▶ YOUR INSTRUCTIONS
Return exactly the lines of the records below, starting at the line that contains "Picture 2: 3-D, 16 µm across, along z and y." and ending at the line that contains "Figure 2: Top", with both of those lines kept.

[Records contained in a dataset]
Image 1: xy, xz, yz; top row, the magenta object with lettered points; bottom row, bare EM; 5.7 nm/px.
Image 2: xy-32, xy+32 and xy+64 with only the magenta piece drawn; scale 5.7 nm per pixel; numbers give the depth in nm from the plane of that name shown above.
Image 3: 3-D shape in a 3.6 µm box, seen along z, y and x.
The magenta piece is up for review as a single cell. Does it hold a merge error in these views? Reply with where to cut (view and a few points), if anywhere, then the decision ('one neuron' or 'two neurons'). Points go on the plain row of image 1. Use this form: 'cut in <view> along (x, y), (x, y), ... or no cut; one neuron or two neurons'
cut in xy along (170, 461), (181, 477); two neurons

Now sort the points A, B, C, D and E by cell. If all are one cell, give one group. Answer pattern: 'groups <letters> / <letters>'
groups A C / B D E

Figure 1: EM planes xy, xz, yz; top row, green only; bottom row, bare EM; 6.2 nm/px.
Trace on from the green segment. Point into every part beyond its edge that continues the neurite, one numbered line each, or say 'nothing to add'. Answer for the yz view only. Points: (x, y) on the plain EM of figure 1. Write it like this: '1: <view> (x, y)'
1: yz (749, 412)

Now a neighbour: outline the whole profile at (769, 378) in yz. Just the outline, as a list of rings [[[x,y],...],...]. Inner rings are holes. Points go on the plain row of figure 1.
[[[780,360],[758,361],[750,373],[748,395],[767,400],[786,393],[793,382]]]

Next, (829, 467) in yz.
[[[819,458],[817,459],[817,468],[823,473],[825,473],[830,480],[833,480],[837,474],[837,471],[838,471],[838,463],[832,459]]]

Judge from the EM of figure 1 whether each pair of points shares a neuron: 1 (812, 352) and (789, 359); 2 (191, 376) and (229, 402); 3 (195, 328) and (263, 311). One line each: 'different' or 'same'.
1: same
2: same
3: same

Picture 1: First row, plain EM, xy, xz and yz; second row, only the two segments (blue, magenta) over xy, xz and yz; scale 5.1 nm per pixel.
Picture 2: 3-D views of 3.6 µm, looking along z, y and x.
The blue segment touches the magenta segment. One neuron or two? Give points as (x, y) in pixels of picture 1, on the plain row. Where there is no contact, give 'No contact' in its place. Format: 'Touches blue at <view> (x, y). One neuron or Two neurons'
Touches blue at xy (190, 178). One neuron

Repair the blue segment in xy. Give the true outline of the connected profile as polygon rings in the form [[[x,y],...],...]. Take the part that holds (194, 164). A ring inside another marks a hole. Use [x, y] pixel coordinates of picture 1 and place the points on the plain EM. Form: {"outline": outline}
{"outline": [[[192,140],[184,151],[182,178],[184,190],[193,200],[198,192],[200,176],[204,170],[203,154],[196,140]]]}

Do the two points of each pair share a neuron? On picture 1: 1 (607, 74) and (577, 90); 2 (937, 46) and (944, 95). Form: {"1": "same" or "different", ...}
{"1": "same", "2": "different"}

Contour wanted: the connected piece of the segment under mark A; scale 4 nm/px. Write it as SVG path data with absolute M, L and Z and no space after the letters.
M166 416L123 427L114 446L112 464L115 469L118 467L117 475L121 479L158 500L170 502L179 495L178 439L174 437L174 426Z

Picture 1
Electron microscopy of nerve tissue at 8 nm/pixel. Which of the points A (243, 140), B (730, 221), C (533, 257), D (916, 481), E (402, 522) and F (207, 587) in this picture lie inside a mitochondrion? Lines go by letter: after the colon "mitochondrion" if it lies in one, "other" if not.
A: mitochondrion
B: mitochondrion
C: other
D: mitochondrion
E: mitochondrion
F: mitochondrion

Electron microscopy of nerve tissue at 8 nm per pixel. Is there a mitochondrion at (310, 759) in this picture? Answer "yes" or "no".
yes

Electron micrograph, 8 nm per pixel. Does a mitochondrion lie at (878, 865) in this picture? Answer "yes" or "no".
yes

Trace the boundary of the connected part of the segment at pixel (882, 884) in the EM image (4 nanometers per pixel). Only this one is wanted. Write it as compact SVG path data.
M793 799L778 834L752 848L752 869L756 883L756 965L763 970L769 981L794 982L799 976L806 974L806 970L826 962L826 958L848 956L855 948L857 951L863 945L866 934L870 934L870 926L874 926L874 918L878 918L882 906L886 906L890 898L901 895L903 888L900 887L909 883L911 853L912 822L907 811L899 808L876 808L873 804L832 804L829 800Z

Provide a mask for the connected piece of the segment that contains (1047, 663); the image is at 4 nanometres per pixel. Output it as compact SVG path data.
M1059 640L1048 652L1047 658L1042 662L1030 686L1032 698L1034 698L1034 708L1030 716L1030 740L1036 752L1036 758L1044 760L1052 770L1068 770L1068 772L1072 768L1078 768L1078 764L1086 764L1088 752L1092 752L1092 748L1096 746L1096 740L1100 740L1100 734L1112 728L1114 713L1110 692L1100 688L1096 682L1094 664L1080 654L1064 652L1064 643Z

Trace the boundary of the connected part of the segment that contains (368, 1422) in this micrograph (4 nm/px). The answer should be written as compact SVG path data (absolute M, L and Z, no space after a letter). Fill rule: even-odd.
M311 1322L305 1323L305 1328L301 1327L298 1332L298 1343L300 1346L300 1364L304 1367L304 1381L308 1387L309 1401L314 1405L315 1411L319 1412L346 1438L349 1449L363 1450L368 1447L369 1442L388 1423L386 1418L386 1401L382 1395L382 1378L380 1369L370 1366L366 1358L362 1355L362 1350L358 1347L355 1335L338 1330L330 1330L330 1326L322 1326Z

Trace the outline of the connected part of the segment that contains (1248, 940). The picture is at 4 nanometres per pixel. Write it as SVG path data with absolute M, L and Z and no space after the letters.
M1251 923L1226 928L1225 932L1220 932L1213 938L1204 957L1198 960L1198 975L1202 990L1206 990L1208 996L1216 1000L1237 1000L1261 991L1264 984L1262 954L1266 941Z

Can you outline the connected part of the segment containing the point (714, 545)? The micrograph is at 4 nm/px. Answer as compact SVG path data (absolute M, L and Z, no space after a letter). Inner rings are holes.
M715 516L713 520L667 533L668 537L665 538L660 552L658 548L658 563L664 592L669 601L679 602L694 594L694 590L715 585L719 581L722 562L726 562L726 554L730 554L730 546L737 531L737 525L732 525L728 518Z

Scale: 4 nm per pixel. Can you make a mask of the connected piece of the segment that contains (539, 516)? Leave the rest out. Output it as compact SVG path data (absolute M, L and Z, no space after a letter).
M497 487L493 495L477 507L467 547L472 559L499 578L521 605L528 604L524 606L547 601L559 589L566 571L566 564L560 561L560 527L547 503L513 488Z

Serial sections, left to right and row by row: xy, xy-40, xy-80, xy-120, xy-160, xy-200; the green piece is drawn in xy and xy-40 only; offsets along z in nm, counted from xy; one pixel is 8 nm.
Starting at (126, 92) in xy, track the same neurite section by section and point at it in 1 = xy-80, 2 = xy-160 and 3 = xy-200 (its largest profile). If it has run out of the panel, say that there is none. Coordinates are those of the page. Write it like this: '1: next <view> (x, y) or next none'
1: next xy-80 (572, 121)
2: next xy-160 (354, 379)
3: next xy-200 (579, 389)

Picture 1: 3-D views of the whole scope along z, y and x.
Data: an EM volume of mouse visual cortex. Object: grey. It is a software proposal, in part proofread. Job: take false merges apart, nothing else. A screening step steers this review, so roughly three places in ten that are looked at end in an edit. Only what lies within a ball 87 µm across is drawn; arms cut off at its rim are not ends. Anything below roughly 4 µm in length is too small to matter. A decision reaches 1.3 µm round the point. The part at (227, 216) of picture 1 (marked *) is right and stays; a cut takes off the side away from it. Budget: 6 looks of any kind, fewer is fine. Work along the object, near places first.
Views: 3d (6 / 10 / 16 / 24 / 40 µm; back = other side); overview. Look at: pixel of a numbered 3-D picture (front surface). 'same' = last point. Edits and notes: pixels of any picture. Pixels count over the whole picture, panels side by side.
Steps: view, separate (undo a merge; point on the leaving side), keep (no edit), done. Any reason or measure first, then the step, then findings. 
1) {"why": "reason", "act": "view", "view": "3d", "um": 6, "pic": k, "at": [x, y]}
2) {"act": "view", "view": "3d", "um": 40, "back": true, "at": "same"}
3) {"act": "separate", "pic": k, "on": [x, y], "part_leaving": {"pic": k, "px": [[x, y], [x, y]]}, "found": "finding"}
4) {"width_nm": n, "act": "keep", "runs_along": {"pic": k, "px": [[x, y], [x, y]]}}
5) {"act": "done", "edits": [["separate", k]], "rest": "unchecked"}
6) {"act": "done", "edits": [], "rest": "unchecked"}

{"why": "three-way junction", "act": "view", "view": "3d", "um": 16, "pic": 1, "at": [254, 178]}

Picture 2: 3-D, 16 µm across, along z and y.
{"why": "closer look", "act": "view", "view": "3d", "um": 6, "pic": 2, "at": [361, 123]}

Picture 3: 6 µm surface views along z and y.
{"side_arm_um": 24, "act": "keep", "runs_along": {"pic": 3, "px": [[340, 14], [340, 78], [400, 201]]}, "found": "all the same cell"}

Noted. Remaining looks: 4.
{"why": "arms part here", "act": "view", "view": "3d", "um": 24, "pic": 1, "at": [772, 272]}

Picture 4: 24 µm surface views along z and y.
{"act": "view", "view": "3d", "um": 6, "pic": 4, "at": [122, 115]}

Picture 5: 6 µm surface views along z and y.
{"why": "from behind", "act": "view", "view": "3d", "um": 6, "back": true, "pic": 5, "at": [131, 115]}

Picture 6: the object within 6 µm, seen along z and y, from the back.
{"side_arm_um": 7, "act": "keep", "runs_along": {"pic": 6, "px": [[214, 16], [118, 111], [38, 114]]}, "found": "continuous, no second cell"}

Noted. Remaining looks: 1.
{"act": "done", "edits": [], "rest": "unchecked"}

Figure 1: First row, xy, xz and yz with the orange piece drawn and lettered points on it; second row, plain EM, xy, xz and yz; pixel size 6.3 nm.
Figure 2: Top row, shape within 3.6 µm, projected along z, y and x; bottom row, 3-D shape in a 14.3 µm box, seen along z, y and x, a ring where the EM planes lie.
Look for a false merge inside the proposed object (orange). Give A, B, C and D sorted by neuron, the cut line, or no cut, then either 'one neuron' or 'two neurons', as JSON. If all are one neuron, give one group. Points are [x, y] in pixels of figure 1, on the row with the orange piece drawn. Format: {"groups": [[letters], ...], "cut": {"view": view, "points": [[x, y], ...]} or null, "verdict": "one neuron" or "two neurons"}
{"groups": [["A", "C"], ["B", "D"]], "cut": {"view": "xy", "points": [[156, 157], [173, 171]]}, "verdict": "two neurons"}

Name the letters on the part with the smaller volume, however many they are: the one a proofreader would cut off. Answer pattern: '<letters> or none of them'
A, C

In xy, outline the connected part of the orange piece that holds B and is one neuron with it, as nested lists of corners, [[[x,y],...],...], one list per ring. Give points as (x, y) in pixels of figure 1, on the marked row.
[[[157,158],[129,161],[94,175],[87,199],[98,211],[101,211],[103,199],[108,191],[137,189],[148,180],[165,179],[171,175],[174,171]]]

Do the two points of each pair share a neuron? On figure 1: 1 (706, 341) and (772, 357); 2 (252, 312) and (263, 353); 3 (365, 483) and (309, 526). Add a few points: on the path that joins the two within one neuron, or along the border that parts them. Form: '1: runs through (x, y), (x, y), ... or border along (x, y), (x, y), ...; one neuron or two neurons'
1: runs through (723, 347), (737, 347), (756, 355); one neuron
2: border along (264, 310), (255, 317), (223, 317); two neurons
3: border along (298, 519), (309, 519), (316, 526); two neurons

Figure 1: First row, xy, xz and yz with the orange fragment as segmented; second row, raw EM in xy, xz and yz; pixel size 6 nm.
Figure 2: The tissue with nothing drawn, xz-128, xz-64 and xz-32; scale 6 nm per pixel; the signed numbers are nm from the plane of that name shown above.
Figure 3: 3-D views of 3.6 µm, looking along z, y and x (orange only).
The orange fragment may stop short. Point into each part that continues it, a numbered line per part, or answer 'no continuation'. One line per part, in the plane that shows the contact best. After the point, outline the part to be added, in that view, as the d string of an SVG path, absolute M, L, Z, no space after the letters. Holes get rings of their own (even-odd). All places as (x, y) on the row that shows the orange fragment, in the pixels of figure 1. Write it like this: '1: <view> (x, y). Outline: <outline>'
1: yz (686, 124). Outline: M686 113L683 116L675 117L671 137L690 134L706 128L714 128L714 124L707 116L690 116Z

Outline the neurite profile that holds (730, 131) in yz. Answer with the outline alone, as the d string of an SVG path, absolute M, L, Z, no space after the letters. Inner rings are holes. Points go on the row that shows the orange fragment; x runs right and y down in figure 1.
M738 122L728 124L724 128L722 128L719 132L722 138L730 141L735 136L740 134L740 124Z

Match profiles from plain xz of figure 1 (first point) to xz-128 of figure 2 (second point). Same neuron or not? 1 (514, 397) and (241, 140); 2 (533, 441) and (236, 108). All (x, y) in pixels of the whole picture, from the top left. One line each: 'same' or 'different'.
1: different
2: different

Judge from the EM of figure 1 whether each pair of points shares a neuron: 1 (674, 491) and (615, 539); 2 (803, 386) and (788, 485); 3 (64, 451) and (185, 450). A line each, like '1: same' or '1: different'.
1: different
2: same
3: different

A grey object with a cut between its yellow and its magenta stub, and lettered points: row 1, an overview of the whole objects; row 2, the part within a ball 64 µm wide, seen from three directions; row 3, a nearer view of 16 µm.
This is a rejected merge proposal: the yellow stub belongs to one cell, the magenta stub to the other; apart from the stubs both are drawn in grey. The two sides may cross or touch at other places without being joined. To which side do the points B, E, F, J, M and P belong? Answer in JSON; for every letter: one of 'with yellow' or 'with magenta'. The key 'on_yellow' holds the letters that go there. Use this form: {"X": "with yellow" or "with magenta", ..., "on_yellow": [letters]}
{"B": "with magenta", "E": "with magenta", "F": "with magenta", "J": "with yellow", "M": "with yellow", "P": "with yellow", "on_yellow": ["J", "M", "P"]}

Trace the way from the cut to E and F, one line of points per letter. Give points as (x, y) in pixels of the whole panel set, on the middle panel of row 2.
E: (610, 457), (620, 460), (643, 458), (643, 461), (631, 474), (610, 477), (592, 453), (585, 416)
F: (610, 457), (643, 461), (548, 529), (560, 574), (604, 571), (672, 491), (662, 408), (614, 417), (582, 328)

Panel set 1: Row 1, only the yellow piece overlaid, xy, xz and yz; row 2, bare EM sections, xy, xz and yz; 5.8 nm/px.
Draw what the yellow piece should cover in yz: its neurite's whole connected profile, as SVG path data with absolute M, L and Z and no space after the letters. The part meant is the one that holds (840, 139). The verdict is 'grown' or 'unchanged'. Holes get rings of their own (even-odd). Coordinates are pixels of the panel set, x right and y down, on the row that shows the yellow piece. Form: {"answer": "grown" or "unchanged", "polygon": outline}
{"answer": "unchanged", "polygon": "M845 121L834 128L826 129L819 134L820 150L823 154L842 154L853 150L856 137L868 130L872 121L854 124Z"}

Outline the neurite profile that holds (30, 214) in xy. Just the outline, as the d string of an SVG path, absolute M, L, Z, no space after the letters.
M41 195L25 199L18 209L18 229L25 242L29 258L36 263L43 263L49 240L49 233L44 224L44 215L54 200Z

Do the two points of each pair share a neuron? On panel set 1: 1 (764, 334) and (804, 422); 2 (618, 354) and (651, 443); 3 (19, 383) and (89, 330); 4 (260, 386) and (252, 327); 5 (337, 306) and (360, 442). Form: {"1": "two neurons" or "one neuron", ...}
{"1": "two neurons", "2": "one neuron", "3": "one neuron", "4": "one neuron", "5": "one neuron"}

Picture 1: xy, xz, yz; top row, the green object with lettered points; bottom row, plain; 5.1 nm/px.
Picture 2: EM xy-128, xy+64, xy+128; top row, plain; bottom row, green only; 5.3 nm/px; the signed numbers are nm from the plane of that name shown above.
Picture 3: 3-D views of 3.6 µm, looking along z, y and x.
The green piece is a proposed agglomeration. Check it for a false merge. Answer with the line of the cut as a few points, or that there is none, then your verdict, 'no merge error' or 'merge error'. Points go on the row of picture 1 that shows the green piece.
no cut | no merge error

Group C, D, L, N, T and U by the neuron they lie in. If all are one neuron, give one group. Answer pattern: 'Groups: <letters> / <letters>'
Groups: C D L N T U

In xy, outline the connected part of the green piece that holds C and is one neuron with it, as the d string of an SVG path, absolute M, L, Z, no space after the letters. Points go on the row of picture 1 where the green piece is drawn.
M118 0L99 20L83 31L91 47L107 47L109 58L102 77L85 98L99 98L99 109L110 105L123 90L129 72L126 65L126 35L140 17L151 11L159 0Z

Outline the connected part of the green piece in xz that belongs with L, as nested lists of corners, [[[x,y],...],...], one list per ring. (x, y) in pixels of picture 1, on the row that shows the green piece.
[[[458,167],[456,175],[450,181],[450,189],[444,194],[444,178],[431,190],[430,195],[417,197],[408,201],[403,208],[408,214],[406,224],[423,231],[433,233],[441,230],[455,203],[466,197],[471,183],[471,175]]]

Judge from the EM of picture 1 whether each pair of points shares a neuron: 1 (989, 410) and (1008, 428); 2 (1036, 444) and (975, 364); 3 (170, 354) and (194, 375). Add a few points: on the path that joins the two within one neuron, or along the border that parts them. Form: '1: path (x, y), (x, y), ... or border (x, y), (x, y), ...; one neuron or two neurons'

▶ REPLY
Picture 2: 3-D, 16 µm across, along z and y.
{"why": "closer look", "act": "view", "view": "3d", "um": 6, "pic": 2, "at": [361, 123]}

Picture 3: 6 µm surface views along z and y.
{"side_arm_um": 24, "act": "keep", "runs_along": {"pic": 3, "px": [[340, 14], [340, 78], [400, 201]]}, "found": "all the same cell"}

Noted. Remaining looks: 4.
{"why": "arms part here", "act": "view", "view": "3d", "um": 24, "pic": 1, "at": [772, 272]}

Picture 4: 24 µm surface views along z and y.
{"act": "view", "view": "3d", "um": 6, "pic": 4, "at": [122, 115]}

Picture 5: 6 µm surface views along z and y.
{"why": "from behind", "act": "view", "view": "3d", "um": 6, "back": true, "pic": 5, "at": [131, 115]}

Picture 6: the object within 6 µm, seen along z and y, from the back.
{"side_arm_um": 7, "act": "keep", "runs_along": {"pic": 6, "px": [[214, 16], [118, 111], [38, 114]]}, "found": "continuous, no second cell"}

Noted. Remaining looks: 1.
{"act": "done", "edits": [], "rest": "unchecked"}

Figure 1: First row, xy, xz and yz with the orange piece drawn and lettered points on it; second row, plain EM, xy, xz and yz; pixel size 6.3 nm.
Figure 2: Top row, shape within 3.6 µm, projected along z, y and x; bottom row, 3-D shape in a 14.3 µm box, seen along z, y and x, a ring where the EM planes lie.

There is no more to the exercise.